The Logarithm Function

A brief review of properties

The logarithm function shows up throughout mathematics and computer science. In this note, we will give a brief survey of the logarithm function’s properties.

Definition and Basic Properties

The logarithm function is typically defined as the inverse of the exponential function. That is, given values \(b > 0\) with \(b \neq 1\) and \(x > 0\), \(y = \log_b x\) is the unique solution to the equation \(b^y = x\). Here \(b\) is referred to as the base of the logarithm. Throughout this course, we will us \(\log\) (without the subscript) to refer to \(\log_2\).

The (base-\(2\)) logarithm function has some useful (and curious) properties, listed below.

  1. \(\log 2 = 1\),
  2. \(\log(x \cdot y) = \log(x) + \log(y)\),
  3. \(\log(x^a) = a \log(x)\).
  4. Change of base formula:

    \[\log_b(x) = \frac{\log(x)}{\log(b)}\]

These are the basic properties characterizing the logarithm function, and other useful properties can be derived from these as well. For example,

\[\log(x / y) = \log(x \cdot y^{-1}) = \log(x) + \log(y^{-1}) = \log(x) - \log(y).\]

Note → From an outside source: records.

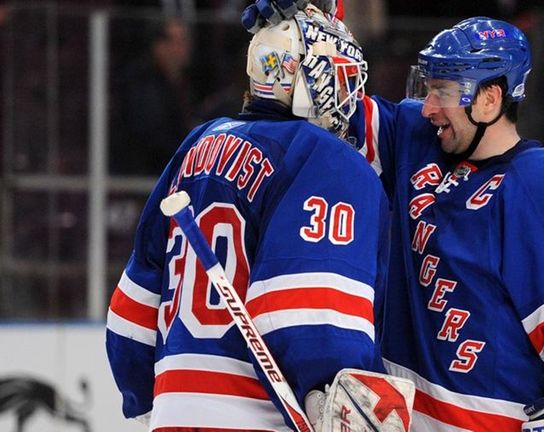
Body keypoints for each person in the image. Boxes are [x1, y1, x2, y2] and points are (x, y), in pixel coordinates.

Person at [245, 3, 544, 431]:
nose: (428, 107)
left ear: (490, 99)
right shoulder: (415, 139)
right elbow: (334, 105)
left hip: (486, 422)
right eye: (428, 89)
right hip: (400, 418)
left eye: (443, 91)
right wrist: (304, 27)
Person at [106, 5, 412, 431]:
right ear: (309, 81)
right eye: (340, 79)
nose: (350, 99)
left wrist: (147, 402)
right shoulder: (327, 159)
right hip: (260, 415)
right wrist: (346, 405)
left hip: (173, 410)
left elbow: (131, 309)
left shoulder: (198, 144)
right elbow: (310, 318)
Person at [110, 18, 195, 176]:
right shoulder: (143, 82)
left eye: (186, 40)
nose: (186, 47)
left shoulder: (182, 83)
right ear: (159, 46)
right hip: (144, 174)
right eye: (179, 41)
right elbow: (152, 133)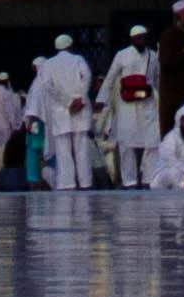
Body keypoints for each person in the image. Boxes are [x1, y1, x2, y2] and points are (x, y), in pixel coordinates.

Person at [95, 25, 159, 187]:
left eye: (144, 37)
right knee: (127, 144)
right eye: (138, 38)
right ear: (132, 39)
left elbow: (158, 79)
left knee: (152, 141)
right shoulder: (122, 55)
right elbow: (110, 77)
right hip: (127, 105)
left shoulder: (153, 55)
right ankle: (129, 180)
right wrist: (101, 99)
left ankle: (148, 179)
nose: (141, 40)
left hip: (148, 104)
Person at [34, 33, 93, 190]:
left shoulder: (49, 64)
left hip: (61, 111)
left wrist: (66, 102)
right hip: (80, 108)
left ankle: (68, 183)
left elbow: (47, 85)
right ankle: (85, 182)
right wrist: (80, 98)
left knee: (63, 149)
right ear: (70, 45)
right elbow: (87, 76)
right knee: (81, 147)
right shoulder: (78, 59)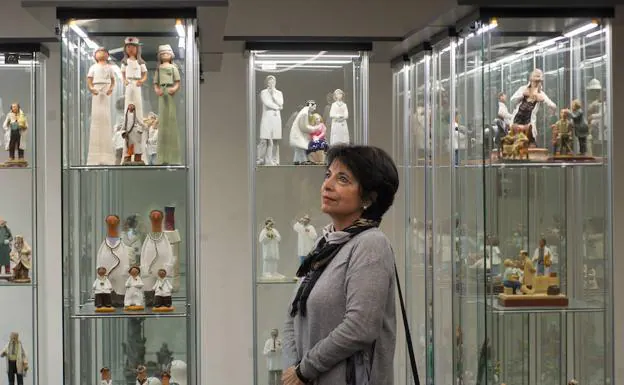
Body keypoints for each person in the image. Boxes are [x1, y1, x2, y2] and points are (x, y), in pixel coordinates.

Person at [281, 144, 399, 385]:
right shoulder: (324, 244)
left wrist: (304, 370)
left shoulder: (370, 244)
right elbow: (293, 314)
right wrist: (292, 368)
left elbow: (360, 326)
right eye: (328, 175)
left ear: (369, 197)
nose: (328, 185)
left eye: (342, 179)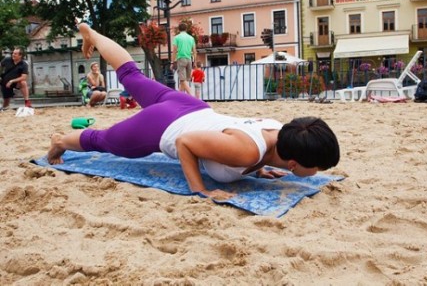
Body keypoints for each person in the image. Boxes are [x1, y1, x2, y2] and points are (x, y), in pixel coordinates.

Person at [48, 23, 340, 200]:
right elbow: (184, 143)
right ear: (292, 164)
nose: (317, 173)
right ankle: (60, 141)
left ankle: (94, 35)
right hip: (163, 126)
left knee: (131, 76)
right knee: (105, 141)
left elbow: (252, 142)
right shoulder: (246, 153)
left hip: (192, 107)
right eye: (317, 168)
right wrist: (200, 189)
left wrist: (259, 167)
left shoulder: (279, 130)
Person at [172, 22, 196, 95]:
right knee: (185, 80)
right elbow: (194, 51)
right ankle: (179, 97)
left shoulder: (176, 38)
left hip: (181, 58)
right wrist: (194, 62)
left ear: (179, 29)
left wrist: (173, 62)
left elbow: (175, 50)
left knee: (182, 80)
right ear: (186, 29)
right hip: (189, 59)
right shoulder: (191, 38)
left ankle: (192, 96)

The second equality comes from property 2, while the third comes from property 3.

Growth of the Logarithm

One characteristic of \(\log n\) is that it grows very slowly with its input. Property 2 above gives some indication of why \(\log n\) grows so slowly: \(\log (2n) = \log (n) + \log (2) = \log(n) + 1\). That is, if we double the input to the \(\log\) function, its value only increases by \(1\). In fact we can show that \(\log n\) grows more slowly than every positive power of \(n\). (The statement below uses big O notation.) We will frequently appeal to the following fact about \(\log n\).

Fact. For every positive number \(a > 0\), \(\log n = O(n^a)\).

To get a more concrete sense of how slowly the logarithm function grows, note the following powers of \(2\):

power of \(2\)   approximate value
\(2^{10}\) \(\approx 1,000\)
\(2^{20}\) \(\approx 1,000,000\)
\(2^{30}\) \(\approx 1,000,000,000\)

Correspondingly, we get following table of logarithms:

logarithm   approximate value
\(\log(1,000)\) \(\approx 10\)
\(\log(1,000,000)\) \(\approx 20\)
\(\log(1,000,000,000)\) \(\approx 30\)

In class, we showed that the binary search procedure for finding an element in a sorted array has a running time of \(O(\log n)\). The table above gives some indication of how efficient binary search is. For example, suppose we use binary search to find a student in an array containing all Amherst College students (\(n \approx 2,000\)), and find the program takes about 10 ms to complete. If we used the same procedure to find a name in a sorted array containing the names of all Massachusetts residents (\(n \approx 7,000,000\)), we might expect that the program would only take about twice as long to complete: 21 ms. Running the same program on a sorted array containing the name of every person on earth (\(n \approx 8,000,000,000\)) would only require about 3 times as many operations as searching for an Amherst College students, so we might expect our program to complete in about 30 ms! Even though the world population is about 4 million times Amherst College’s population, a procedure with \(O(\log n)\) running time might only take 3 times as long to run with the entire world population as its input as the same procedure run on just Amherst College students.